Portée par les exportations pétrolières et une bonne campagne agricole, l’économie nigérienne a progressé de 8,4 % en 2024. Pourtant, la crise du secteur bancaire, la faiblesse des recettes publiques et la vulnérabilité de l’économie soulignent la fragilité de ce rebond.
Le Niger a connu en 2024 une croissance exceptionnelle de 8,4 %, après un faible 2 % en 2023. Ce rebond est attribué au lancement des exportations pétrolières à grande échelle et à une saison agricole favorable. Mais derrière ces chiffres flatteurs, les fondamentaux économiques restent fragiles, selon la dernière Note économique pays de la Banque mondiale.
La consommation publique s’est contractée de 0,3 %, conséquence directe de la chute des recettes, tandis que l’investissement privé a poursuivi sa baisse, affecté par l’incertitude politique et une raréfaction du crédit bancaire. En parallèle, l’inflation s’est accélérée, atteignant 9,1 %, avec un pic à 15,5 % en juin, sous l’effet de la flambée des prix alimentaires, aggravée par un déficit céréalier et la fermeture de la frontière avec le Bénin.
Si la croissance a permis une réduction du taux d’extrême pauvreté à 45,3 %, soit une baisse de 2,5 points, les inégalités persistent entre zones urbaines (10,1 %) et rurales (52,2 %). Et en octobre, 1,5 million de personnes étaient en situation d’insécurité alimentaire sévère.
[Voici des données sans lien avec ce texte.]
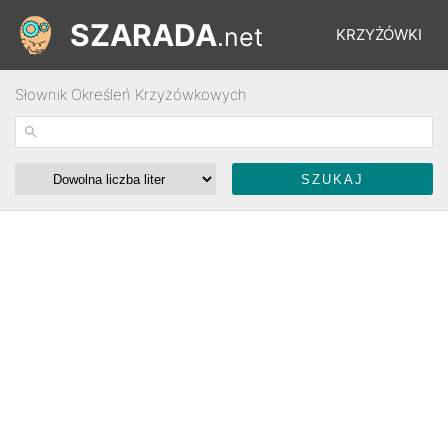
SZARADA
.net
KRZYŻÓWKI
Słownik Określeń Krzyżówkowych
REBUSY
ŁAMIGŁÓWKI
WYŚCIGI
SŁOWNIK
FORUM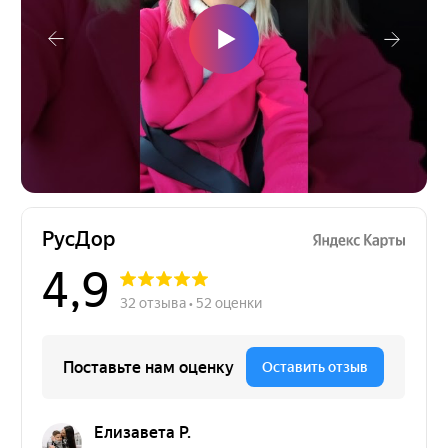
Остались вопросы?
Направьте свой запрос, наш специалист
перезвонит в ближайшее время!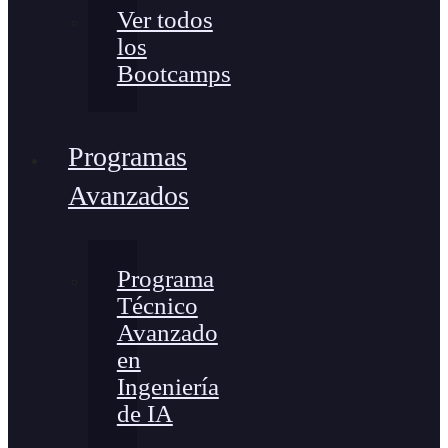
Ver todos
los
Bootcamps
Programas
Avanzados
Programa
Técnico
Avanzado
en
Ingeniería
de IA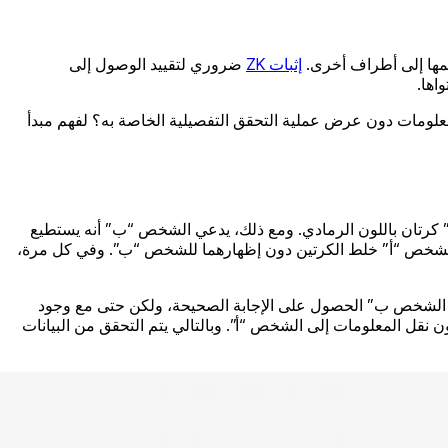
إثبات ZK
ضروري لتقييد الوصول إلى
لمعلومات دون عرض عملية التحقق التفصيلية الخاصة به؟ لفهم مبدأ
حمر. لدى الشخص “أ” كرتان باللون الرمادي. ومع ذلك، يدعي الشخص “ب” أنه يستطيع
ن الشخص “أ” خلط الكرتين دون إظهارهما للشخص “ب”. وفي كل مرة،
كان الشخص ب” الحصول على الإجابة الصحيحة، ولكن حتى مع وجود
 نقل المعلومات إلى الشخص “أ”. وبالتالي يتم التحقق من البيانات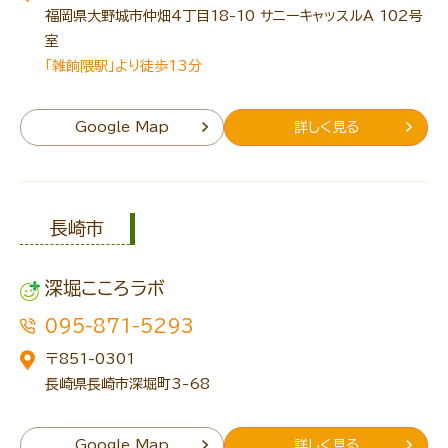
福岡県大野城市仲畑4丁目18-10 サニーキャッスルA 102号
室
「雑餉隈駅」より徒歩13分
Google Map
詳しく見る
長崎市
深堀こころラボ
095-871-5293
〒851-0301
長崎県長崎市深堀町3-68
Google Map
詳しく見る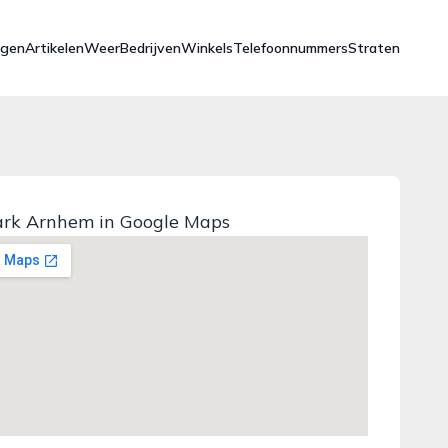
ngen
Artikelen
Weer
Bedrijven
Winkels
Telefoonnummers
Straten
rk Arnhem in Google Maps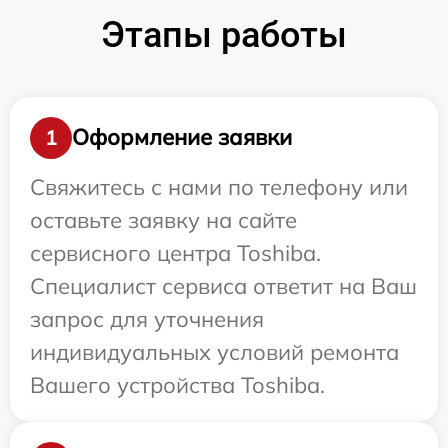
Этапы работы
Оформление заявки
1
Свяжитесь с нами по телефону или
оставьте заявку на сайте
сервисного центра Toshiba.
Специалист сервиса ответит на Ваш
запрос для уточнения
индивидуальных условий ремонта
Вашего устройства Toshiba.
Le tableau bancaire est particulièrement préoccupant : le ratio de solvabilité du système est tombé à 9,8 % en août 2024, sous le seuil réglementaire de la BCEAO (11,5 %). Les actifs liquides des banques ont chuté de 62 %, provoquant une contraction massive du crédit — les prêts au secteur privé ont reculé de plus de 80 %, entraînant une baisse de 60 % de la création d’emplois formels.
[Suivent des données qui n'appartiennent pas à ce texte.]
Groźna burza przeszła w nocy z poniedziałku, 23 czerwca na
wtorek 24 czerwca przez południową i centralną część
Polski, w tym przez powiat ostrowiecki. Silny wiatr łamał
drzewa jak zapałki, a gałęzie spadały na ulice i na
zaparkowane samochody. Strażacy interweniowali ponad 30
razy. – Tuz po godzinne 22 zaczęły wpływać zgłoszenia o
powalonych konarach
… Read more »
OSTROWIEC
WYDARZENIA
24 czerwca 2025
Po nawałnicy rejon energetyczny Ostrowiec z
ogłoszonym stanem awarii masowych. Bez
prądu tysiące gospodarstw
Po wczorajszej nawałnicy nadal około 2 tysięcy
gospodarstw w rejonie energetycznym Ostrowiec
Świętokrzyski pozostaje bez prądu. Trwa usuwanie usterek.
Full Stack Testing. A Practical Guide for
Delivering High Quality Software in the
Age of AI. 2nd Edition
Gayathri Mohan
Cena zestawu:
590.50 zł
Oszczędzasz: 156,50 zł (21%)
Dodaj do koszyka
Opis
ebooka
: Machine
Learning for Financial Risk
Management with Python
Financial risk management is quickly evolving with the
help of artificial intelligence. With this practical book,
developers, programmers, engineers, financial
Sur le plan budgétaire, le déficit s’est creusé à 4,3 % du PIB. Les recettes publiques ont atteint seulement 9,3 % du PIB, bien en deçà des 14,4 % prévus, plombées par la chute des taxes commerciales et des dons extérieurs (1,5 % du PIB contre 6,3 % en moyenne). Le gouvernement n’a pu exécuter que la moitié des investissements programmés, pénalisé par des taux d’intérêt très élevés sur le marché régional.
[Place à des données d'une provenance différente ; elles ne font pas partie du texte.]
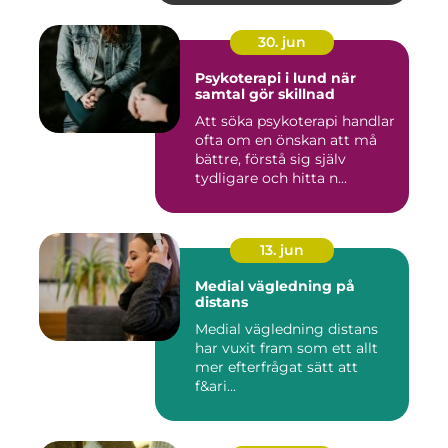
30. jun
Psykoterapi i lund när
samtal gör skillnad
Att söka psykoterapi handlar
ofta om en önskan att må
bättre, förstå sig själv
tydligare och hitta n...
13. jun
Medial vägledning på
distans
Medial vägledning distans
har vuxit fram som ett allt
mer efterfrågat sätt att
f&ari...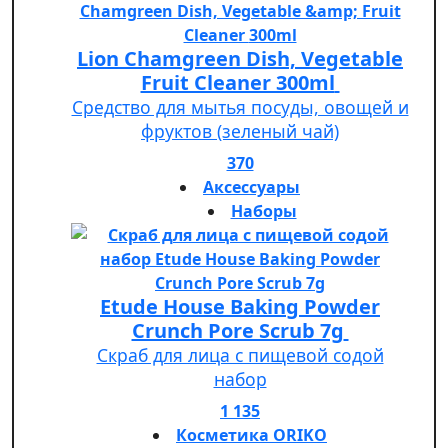
Lion Chamgreen Dish, Vegetable
Fruit Cleaner 300ml
Средство для мытья посуды, овощей и
фруктов (зеленый чай)
370
Аксессуары
Наборы
Etude House Baking Powder
Crunch Pore Scrub 7g
Скраб для лица с пищевой содой
набор
1 135
Косметика ORIKO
Cette détérioration a conduit le FMI et la Banque mondiale à abaisser la note de viabilité de la dette du Niger à un niveau de risque élevé de surendettement. « Malgré la croissance, les moteurs de l’économie nigérienne restent étroits et soumis à des chocs répétés », souligne Han Fraeters, représentant de la Banque mondiale au Niger.
Les perspectives pour 2025 restent incertaines. La croissance devrait ralentir (mais rester au-dessus de 6 %) sous l’effet de base, tandis que l’inflation pourrait se modérer avec une nouvelle bonne campagne agricole. Toutefois, les tensions persistantes avec le Bénin, les risques sécuritaires, les incertitudes sur les cours mondiaux du pétrole et la fragilité bancaire menacent cette trajectoire.
« Une amélioration des liquidités bancaires et un désendettement progressif de l’État pourraient relancer le crédit privé », estime Danon Gnezale, co-auteur du rapport. Le rapport insiste aussi sur l’urgence d’investir dans la transformation du système agroalimentaire pour bâtir une croissance plus résiliente et inclusive.